(CONSIGNE DONNÉE): Recopiez à l'identique les lignes des données ci-dessous, de la ligne qui contient "pose: elev=160.0 azim=179.6" à celle qui contient "Dot at: (265, 316)", ces deux lignes incluses.

(Données recueillies):
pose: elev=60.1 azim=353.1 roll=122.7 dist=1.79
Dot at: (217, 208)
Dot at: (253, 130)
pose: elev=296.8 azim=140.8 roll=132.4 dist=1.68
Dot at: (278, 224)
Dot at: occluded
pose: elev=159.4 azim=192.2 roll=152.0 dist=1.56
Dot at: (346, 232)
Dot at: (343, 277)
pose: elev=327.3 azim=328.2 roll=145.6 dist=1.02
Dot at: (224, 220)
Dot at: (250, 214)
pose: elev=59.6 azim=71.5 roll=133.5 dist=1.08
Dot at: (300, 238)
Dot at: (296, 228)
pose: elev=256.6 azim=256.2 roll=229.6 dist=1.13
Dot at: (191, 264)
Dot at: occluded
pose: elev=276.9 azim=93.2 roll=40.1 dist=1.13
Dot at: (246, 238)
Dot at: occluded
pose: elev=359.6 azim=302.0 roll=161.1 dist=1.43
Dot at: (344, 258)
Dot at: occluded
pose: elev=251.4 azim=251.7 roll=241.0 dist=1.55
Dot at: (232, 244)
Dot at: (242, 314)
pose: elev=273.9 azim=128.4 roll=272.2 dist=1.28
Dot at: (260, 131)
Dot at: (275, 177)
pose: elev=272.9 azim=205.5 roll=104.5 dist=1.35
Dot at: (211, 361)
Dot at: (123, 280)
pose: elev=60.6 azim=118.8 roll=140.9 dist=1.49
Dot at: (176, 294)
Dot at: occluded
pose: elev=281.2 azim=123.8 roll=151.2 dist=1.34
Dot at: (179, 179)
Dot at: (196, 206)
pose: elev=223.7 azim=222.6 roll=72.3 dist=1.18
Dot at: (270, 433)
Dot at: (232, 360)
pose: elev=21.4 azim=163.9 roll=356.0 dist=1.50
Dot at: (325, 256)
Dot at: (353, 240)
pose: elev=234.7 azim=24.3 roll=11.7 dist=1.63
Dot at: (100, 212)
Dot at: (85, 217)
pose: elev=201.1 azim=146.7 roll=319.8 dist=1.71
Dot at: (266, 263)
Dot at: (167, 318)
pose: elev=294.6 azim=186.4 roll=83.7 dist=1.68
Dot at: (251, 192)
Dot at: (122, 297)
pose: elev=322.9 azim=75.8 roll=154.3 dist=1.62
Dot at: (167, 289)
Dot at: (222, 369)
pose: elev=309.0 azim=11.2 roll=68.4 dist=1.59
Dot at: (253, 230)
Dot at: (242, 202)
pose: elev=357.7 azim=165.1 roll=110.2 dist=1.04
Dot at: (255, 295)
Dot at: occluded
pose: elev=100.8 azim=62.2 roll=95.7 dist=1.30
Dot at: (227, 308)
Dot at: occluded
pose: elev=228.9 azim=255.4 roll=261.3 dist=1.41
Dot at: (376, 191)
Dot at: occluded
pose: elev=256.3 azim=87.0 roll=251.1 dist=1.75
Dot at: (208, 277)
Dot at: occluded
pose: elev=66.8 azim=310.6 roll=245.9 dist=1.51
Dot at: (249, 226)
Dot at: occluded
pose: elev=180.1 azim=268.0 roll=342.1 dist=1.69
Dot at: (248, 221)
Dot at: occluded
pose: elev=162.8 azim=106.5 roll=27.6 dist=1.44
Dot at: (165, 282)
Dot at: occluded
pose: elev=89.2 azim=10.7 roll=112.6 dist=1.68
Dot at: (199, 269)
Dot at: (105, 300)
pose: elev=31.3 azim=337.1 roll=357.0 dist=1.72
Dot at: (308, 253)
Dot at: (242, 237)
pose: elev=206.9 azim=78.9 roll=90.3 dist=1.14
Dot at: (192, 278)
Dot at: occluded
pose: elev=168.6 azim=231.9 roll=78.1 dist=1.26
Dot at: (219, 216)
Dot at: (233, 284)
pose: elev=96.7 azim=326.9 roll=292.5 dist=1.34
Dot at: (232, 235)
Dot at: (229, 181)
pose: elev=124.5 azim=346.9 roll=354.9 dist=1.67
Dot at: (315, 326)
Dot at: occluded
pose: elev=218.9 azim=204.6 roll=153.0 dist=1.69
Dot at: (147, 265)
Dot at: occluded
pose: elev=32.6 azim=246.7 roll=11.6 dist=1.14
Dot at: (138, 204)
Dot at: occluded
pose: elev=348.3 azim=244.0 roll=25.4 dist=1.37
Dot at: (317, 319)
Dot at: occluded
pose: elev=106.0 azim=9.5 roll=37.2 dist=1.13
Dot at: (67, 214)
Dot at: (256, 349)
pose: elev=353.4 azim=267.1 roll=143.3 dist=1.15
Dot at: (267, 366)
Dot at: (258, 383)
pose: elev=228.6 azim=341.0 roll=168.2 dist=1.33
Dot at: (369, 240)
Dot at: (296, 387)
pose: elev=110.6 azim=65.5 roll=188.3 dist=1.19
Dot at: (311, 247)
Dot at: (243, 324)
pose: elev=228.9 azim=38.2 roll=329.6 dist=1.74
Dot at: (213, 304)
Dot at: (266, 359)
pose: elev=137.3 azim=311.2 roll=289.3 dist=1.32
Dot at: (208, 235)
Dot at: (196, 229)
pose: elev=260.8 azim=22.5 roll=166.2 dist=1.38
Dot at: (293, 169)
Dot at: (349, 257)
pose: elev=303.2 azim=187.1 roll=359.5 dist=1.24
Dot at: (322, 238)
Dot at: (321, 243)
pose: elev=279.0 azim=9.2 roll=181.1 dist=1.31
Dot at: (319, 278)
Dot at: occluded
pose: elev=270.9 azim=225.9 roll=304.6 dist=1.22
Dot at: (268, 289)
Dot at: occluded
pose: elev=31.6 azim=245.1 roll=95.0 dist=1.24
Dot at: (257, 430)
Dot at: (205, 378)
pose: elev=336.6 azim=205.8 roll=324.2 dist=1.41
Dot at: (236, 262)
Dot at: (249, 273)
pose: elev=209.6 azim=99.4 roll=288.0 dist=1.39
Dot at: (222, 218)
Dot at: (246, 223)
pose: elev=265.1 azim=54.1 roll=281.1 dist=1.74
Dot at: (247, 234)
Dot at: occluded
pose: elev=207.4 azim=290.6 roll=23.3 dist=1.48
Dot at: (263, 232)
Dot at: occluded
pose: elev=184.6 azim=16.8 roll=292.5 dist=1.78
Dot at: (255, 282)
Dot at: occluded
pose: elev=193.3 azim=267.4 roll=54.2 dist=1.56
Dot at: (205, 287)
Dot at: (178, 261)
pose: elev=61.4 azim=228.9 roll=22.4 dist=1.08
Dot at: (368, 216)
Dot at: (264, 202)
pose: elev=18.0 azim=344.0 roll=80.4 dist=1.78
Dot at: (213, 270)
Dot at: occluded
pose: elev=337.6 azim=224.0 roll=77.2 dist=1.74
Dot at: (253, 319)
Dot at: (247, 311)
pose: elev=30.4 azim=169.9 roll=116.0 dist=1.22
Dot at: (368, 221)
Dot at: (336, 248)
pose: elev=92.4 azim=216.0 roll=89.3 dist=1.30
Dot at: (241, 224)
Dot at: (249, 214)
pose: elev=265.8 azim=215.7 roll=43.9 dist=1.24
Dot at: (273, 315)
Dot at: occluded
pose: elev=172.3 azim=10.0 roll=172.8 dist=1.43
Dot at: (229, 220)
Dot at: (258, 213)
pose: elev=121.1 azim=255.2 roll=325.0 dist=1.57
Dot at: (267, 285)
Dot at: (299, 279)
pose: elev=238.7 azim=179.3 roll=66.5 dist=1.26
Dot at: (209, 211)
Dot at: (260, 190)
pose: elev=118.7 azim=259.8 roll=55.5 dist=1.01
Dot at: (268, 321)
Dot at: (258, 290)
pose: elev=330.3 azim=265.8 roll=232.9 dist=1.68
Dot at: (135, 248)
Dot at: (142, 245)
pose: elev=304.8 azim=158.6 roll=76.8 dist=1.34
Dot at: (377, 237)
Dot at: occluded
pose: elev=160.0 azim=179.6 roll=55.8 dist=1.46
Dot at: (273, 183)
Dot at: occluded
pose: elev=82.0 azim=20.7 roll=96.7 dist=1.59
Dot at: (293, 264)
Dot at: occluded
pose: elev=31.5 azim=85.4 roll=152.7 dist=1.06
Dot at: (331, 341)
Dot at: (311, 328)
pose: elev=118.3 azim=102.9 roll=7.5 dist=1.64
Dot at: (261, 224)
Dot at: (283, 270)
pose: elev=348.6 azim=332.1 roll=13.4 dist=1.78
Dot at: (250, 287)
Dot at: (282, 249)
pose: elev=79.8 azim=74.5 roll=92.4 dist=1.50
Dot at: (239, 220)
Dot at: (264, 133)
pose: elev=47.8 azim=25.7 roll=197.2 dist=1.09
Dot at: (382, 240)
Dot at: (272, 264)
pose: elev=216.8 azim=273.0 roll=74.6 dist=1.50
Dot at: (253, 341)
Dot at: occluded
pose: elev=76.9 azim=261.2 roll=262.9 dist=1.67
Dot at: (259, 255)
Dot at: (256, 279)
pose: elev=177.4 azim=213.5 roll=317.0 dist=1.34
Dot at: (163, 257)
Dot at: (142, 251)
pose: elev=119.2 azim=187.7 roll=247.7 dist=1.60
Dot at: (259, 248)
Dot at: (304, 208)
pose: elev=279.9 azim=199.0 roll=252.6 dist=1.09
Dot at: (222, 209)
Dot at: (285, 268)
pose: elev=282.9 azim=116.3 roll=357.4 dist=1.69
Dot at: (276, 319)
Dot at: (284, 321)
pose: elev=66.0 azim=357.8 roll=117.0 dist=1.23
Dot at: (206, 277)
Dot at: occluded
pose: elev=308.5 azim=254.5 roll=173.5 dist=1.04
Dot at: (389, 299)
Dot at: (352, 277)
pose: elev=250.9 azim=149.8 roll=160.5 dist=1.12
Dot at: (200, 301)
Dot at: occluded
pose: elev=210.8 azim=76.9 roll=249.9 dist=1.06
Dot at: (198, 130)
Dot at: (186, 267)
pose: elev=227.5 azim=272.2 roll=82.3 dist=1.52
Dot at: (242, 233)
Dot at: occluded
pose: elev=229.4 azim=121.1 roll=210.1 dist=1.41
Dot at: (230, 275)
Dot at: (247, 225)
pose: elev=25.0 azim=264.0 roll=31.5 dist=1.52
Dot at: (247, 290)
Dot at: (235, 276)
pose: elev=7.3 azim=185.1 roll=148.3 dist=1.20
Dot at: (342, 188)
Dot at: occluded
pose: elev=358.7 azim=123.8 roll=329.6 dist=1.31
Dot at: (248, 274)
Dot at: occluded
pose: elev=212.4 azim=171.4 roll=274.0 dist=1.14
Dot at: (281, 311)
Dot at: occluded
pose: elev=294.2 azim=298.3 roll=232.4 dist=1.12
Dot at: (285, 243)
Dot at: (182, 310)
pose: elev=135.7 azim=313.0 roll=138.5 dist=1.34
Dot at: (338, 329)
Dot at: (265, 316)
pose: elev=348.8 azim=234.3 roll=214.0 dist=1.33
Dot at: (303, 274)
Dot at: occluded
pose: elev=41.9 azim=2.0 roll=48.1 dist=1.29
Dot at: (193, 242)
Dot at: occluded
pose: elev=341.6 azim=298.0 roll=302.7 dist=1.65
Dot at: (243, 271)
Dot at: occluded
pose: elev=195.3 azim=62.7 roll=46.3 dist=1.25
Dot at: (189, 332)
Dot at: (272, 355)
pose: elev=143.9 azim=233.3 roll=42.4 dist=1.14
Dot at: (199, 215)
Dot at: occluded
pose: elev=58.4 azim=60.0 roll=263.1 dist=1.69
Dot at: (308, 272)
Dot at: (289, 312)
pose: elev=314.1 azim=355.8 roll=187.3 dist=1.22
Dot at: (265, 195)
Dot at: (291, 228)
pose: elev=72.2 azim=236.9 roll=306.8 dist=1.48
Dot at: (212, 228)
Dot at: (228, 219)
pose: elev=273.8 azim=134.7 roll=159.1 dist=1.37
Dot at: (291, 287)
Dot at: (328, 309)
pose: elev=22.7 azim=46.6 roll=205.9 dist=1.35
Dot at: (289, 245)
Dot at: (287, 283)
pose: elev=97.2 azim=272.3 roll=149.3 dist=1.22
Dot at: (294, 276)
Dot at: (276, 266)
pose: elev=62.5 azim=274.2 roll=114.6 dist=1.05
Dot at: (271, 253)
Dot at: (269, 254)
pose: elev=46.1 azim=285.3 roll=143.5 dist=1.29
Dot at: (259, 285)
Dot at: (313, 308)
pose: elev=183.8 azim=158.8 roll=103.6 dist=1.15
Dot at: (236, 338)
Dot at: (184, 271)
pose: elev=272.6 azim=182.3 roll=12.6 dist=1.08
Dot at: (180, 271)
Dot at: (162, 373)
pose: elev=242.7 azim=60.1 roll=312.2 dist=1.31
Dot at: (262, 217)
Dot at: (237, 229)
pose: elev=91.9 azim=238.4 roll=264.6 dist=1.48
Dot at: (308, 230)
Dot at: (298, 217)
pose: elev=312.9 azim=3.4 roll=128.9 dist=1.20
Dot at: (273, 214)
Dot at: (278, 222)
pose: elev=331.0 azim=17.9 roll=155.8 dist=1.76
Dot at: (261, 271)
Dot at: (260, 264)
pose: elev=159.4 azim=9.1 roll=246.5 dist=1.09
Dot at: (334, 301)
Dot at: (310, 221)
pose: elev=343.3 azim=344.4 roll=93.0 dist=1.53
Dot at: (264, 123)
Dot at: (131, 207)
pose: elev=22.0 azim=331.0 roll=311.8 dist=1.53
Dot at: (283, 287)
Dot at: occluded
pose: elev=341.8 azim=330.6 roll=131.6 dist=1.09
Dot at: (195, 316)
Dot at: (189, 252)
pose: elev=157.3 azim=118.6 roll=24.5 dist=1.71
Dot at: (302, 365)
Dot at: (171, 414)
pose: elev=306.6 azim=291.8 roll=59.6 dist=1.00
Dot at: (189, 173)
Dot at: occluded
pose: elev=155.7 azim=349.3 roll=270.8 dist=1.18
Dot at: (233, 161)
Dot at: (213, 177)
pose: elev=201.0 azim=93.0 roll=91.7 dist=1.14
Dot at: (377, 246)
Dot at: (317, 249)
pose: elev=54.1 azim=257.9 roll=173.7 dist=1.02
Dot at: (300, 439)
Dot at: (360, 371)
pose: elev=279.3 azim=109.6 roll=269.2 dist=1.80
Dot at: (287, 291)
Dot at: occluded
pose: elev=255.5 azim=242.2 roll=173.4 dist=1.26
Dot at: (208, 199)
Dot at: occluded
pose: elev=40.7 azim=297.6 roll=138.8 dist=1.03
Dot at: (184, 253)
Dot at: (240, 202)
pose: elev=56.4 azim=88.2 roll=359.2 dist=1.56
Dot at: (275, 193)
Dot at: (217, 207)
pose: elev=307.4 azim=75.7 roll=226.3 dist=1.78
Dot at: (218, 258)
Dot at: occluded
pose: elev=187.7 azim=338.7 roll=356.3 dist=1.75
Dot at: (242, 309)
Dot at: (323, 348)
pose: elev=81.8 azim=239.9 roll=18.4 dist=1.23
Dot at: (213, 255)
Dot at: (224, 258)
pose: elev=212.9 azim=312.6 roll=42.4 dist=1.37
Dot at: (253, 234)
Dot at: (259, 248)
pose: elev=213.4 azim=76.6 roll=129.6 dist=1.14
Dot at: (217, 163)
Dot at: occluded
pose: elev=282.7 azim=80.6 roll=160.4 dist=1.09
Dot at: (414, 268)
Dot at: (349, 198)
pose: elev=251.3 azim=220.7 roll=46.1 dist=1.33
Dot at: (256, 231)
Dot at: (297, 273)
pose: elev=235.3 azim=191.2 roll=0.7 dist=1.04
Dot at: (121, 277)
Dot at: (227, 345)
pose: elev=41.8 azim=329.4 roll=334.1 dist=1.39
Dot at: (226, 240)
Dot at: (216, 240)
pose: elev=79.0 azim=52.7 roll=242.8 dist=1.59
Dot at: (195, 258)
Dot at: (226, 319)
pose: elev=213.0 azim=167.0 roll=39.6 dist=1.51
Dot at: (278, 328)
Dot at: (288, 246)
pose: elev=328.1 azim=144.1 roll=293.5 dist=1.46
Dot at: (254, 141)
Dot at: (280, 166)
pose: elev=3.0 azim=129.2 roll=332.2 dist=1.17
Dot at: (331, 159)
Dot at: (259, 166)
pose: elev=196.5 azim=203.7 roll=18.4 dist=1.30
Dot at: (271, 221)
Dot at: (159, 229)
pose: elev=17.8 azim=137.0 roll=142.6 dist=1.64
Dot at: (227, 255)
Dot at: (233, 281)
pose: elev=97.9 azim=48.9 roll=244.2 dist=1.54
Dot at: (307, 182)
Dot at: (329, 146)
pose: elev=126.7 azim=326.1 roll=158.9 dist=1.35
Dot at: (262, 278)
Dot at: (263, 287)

(CORRIGÉ DE L'EXERCICE):
pose: elev=160.0 azim=179.6 roll=55.8 dist=1.46
Dot at: (273, 183)
Dot at: occluded
pose: elev=82.0 azim=20.7 roll=96.7 dist=1.59
Dot at: (293, 264)
Dot at: occluded
pose: elev=31.5 azim=85.4 roll=152.7 dist=1.06
Dot at: (331, 341)
Dot at: (311, 328)
pose: elev=118.3 azim=102.9 roll=7.5 dist=1.64
Dot at: (261, 224)
Dot at: (283, 270)
pose: elev=348.6 azim=332.1 roll=13.4 dist=1.78
Dot at: (250, 287)
Dot at: (282, 249)
pose: elev=79.8 azim=74.5 roll=92.4 dist=1.50
Dot at: (239, 220)
Dot at: (264, 133)
pose: elev=47.8 azim=25.7 roll=197.2 dist=1.09
Dot at: (382, 240)
Dot at: (272, 264)
pose: elev=216.8 azim=273.0 roll=74.6 dist=1.50
Dot at: (253, 341)
Dot at: occluded
pose: elev=76.9 azim=261.2 roll=262.9 dist=1.67
Dot at: (259, 255)
Dot at: (256, 279)
pose: elev=177.4 azim=213.5 roll=317.0 dist=1.34
Dot at: (163, 257)
Dot at: (142, 251)
pose: elev=119.2 azim=187.7 roll=247.7 dist=1.60
Dot at: (259, 248)
Dot at: (304, 208)
pose: elev=279.9 azim=199.0 roll=252.6 dist=1.09
Dot at: (222, 209)
Dot at: (285, 268)
pose: elev=282.9 azim=116.3 roll=357.4 dist=1.69
Dot at: (276, 319)
Dot at: (284, 321)
pose: elev=66.0 azim=357.8 roll=117.0 dist=1.23
Dot at: (206, 277)
Dot at: occluded
pose: elev=308.5 azim=254.5 roll=173.5 dist=1.04
Dot at: (389, 299)
Dot at: (352, 277)
pose: elev=250.9 azim=149.8 roll=160.5 dist=1.12
Dot at: (200, 301)
Dot at: occluded
pose: elev=210.8 azim=76.9 roll=249.9 dist=1.06
Dot at: (198, 130)
Dot at: (186, 267)
pose: elev=227.5 azim=272.2 roll=82.3 dist=1.52
Dot at: (242, 233)
Dot at: occluded
pose: elev=229.4 azim=121.1 roll=210.1 dist=1.41
Dot at: (230, 275)
Dot at: (247, 225)
pose: elev=25.0 azim=264.0 roll=31.5 dist=1.52
Dot at: (247, 290)
Dot at: (235, 276)
pose: elev=7.3 azim=185.1 roll=148.3 dist=1.20
Dot at: (342, 188)
Dot at: occluded
pose: elev=358.7 azim=123.8 roll=329.6 dist=1.31
Dot at: (248, 274)
Dot at: occluded
pose: elev=212.4 azim=171.4 roll=274.0 dist=1.14
Dot at: (281, 311)
Dot at: occluded
pose: elev=294.2 azim=298.3 roll=232.4 dist=1.12
Dot at: (285, 243)
Dot at: (182, 310)
pose: elev=135.7 azim=313.0 roll=138.5 dist=1.34
Dot at: (338, 329)
Dot at: (265, 316)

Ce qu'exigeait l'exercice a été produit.